═════ Records to use ═════

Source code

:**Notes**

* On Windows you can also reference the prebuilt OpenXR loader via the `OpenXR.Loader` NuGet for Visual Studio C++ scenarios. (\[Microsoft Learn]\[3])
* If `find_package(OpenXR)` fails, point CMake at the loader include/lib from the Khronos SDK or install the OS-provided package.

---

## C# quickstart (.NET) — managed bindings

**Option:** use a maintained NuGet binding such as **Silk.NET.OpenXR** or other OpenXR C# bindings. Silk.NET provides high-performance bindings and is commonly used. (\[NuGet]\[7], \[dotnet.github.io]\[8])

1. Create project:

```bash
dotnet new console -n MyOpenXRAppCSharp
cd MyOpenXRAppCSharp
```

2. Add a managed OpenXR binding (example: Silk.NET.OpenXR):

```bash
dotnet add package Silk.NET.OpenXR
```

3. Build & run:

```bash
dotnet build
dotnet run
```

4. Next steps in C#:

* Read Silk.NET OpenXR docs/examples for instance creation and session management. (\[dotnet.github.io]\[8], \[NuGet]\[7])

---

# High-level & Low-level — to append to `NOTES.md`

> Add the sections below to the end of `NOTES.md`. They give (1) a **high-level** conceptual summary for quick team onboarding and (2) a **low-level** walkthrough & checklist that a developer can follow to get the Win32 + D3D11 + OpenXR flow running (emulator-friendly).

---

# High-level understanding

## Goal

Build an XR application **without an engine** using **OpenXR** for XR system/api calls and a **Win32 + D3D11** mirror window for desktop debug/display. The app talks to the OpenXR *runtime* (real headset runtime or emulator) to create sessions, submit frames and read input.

═════

Prompt
Every entry above should be written out again, precisely.

Solved problem
Source code

:**Notes**

* On Windows you can also reference the prebuilt OpenXR loader via the `OpenXR.Loader` NuGet for Visual Studio C++ scenarios. (\[Microsoft Learn]\[3])
* If `find_package(OpenXR)` fails, point CMake at the loader include/lib from the Khronos SDK or install the OS-provided package.

---

## C# quickstart (.NET) — managed bindings

**Option:** use a maintained NuGet binding such as **Silk.NET.OpenXR** or other OpenXR C# bindings. Silk.NET provides high-performance bindings and is commonly used. (\[NuGet]\[7], \[dotnet.github.io]\[8])

1. Create project:

```bash
dotnet new console -n MyOpenXRAppCSharp
cd MyOpenXRAppCSharp
```

2. Add a managed OpenXR binding (example: Silk.NET.OpenXR):

```bash
dotnet add package Silk.NET.OpenXR
```

3. Build & run:

```bash
dotnet build
dotnet run
```

4. Next steps in C#:

* Read Silk.NET OpenXR docs/examples for instance creation and session management. (\[dotnet.github.io]\[8], \[NuGet]\[7])

---

# High-level & Low-level — to append to `NOTES.md`

> Add the sections below to the end of `NOTES.md`. They give (1) a **high-level** conceptual summary for quick team onboarding and (2) a **low-level** walkthrough & checklist that a developer can follow to get the Win32 + D3D11 + OpenXR flow running (emulator-friendly).

---

# High-level understanding

## Goal

Build an XR application **without an engine** using **OpenXR** for XR system/api calls and a **Win32 + D3D11** mirror window for desktop debug/display. The app talks to the OpenXR *runtime* (real headset runtime or emulator) to create sessions, submit frames and read input.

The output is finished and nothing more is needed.